Thursday, April 04, 2013

What Kind of Extremists Will We Be? Haunted by MLK

On this forty-fifth anniversary of the death of Martin Luther King Jr.

Injustice anywhere is a threat to justice everywhere. We are caught in an inescapable network of mutuality, tied in a single garment of destiny. . . .

Law and order exist for the purpose of establishing justice and . . . when they fail in this purpose they become the dangerously constructed dams that block the flow of social progress. . . .

Human progress never rolls in on wheels of inevitability; it comes through the tireless efforts of men willing to be co-workers with God. . . .

The question is not whether we will be extremists, but what kind of extremists we will be. Will we be extremists for hate or for love? Will we be extremists for the preservation of injustice or for the extension of justice? . . .

In deep disappointment I have wept over the laxity of the church. But be assured that my tears have been tears of love. There can be no deep disappointment where there is not deep love. Yes, I love the church. How could I do otherwise? I am in the rather unique position of being the son, the grandson and the great-grandson of preachers. Yes, I see the church as being the body of Christ. But, oh! How we have blemished and scarred that body through social neglect and through fear of being nonconformists. . . . So often the contemporary church is a weak, ineffectual voice with an uncertain sound.

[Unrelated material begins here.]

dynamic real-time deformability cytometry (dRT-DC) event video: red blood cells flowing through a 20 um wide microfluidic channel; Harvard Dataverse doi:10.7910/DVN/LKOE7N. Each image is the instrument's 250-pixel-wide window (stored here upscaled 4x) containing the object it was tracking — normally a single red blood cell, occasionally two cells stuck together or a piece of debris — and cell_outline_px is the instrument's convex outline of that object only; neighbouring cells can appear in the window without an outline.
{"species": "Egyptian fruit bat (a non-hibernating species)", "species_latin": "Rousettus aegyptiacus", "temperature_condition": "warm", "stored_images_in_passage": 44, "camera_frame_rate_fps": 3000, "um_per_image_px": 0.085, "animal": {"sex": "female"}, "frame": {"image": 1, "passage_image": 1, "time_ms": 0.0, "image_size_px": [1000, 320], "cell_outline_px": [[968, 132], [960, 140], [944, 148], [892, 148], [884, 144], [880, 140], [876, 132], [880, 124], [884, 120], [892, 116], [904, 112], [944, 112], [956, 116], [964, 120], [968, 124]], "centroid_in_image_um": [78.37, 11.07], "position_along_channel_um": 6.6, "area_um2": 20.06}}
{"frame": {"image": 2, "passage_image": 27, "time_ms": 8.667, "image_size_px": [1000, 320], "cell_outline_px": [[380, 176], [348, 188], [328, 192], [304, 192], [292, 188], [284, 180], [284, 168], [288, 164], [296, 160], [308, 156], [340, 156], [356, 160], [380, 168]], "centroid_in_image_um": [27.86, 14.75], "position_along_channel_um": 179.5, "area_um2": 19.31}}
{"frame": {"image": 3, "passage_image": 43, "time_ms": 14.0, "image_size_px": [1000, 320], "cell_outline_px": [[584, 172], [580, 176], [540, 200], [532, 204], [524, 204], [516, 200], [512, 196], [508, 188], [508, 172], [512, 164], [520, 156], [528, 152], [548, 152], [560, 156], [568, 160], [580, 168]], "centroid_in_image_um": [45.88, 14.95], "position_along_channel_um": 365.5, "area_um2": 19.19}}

So often it is an archdefender of the status quo. Far from being disturbed by the presence of the church, the power structure of the average community is consoled by the church's silent--and often even vocal--sanction of things as they are. . . . Every day I meet young people whose disappointment with the church has turned to outright disgust. . . .

I hope the church as a whole will meet the challenge of this decisive hour. But even if the church does not come to the aid of justice, I have no despair about the future. . . . Let us all hope that . . . in some not too distant tomorrow the radiant stars of love and brotherhood will shine over our great nation with all their scintillating beauty.